What this task involves: What lines of the data below hold the string "code"? Copy each one out.

Source texts of formatted documents:
·····

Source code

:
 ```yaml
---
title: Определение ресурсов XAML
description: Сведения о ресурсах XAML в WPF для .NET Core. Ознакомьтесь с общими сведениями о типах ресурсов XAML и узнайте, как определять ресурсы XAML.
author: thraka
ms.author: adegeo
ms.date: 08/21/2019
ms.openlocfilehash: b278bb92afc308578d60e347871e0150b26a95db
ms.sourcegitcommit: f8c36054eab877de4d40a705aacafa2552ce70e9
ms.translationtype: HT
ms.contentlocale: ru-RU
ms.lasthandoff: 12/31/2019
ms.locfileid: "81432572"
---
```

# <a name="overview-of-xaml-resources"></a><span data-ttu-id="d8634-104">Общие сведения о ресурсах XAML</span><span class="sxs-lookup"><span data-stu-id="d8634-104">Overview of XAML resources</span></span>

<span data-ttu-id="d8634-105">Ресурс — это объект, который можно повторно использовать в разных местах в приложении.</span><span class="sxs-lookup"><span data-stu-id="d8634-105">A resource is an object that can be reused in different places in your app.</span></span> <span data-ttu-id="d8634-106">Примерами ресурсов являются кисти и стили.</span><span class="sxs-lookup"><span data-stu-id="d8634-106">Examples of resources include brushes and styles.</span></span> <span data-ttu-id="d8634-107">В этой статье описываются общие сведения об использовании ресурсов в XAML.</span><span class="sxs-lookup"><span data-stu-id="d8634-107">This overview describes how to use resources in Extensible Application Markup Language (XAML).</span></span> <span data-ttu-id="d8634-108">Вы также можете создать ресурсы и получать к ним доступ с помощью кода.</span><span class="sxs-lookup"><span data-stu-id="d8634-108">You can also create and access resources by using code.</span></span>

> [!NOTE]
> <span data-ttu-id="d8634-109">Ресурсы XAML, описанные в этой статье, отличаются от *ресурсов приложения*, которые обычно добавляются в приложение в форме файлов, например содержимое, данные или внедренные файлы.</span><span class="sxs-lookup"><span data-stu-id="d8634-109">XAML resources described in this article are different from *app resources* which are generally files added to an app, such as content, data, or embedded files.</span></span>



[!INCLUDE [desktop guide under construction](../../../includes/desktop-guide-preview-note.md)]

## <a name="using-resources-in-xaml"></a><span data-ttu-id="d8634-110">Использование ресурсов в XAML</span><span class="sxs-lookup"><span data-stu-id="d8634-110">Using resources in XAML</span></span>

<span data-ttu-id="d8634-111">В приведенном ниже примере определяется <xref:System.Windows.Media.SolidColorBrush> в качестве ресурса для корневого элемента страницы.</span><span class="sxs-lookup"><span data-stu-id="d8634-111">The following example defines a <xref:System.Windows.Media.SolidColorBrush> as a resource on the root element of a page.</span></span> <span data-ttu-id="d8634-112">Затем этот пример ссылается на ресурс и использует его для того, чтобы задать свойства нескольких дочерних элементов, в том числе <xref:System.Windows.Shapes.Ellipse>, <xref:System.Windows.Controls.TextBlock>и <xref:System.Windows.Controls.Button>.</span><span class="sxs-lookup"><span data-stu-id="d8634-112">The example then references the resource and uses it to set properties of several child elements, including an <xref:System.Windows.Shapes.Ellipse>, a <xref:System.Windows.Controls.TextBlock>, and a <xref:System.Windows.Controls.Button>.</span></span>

·····

Reply:
Source code
<span data-ttu-id="d8634-105">Ресурс — это объект, который можно повторно использовать в разных местах в приложении.</span><span class="sxs-lookup"><span data-stu-id="d8634-105">A resource is an object that can be reused in different places in your app.</span></span> <span data-ttu-id="d8634-106">Примерами ресурсов являются кисти и стили.</span><span class="sxs-lookup"><span data-stu-id="d8634-106">Examples of resources include brushes and styles.</span></span> <span data-ttu-id="d8634-107">В этой статье описываются общие сведения об использовании ресурсов в XAML.</span><span class="sxs-lookup"><span data-stu-id="d8634-107">This overview describes how to use resources in Extensible Application Markup Language (XAML).</span></span> <span data-ttu-id="d8634-108">Вы также можете создать ресурсы и получать к ним доступ с помощью кода.</span><span class="sxs-lookup"><span data-stu-id="d8634-108">You can also create and access resources by using code.</span></span>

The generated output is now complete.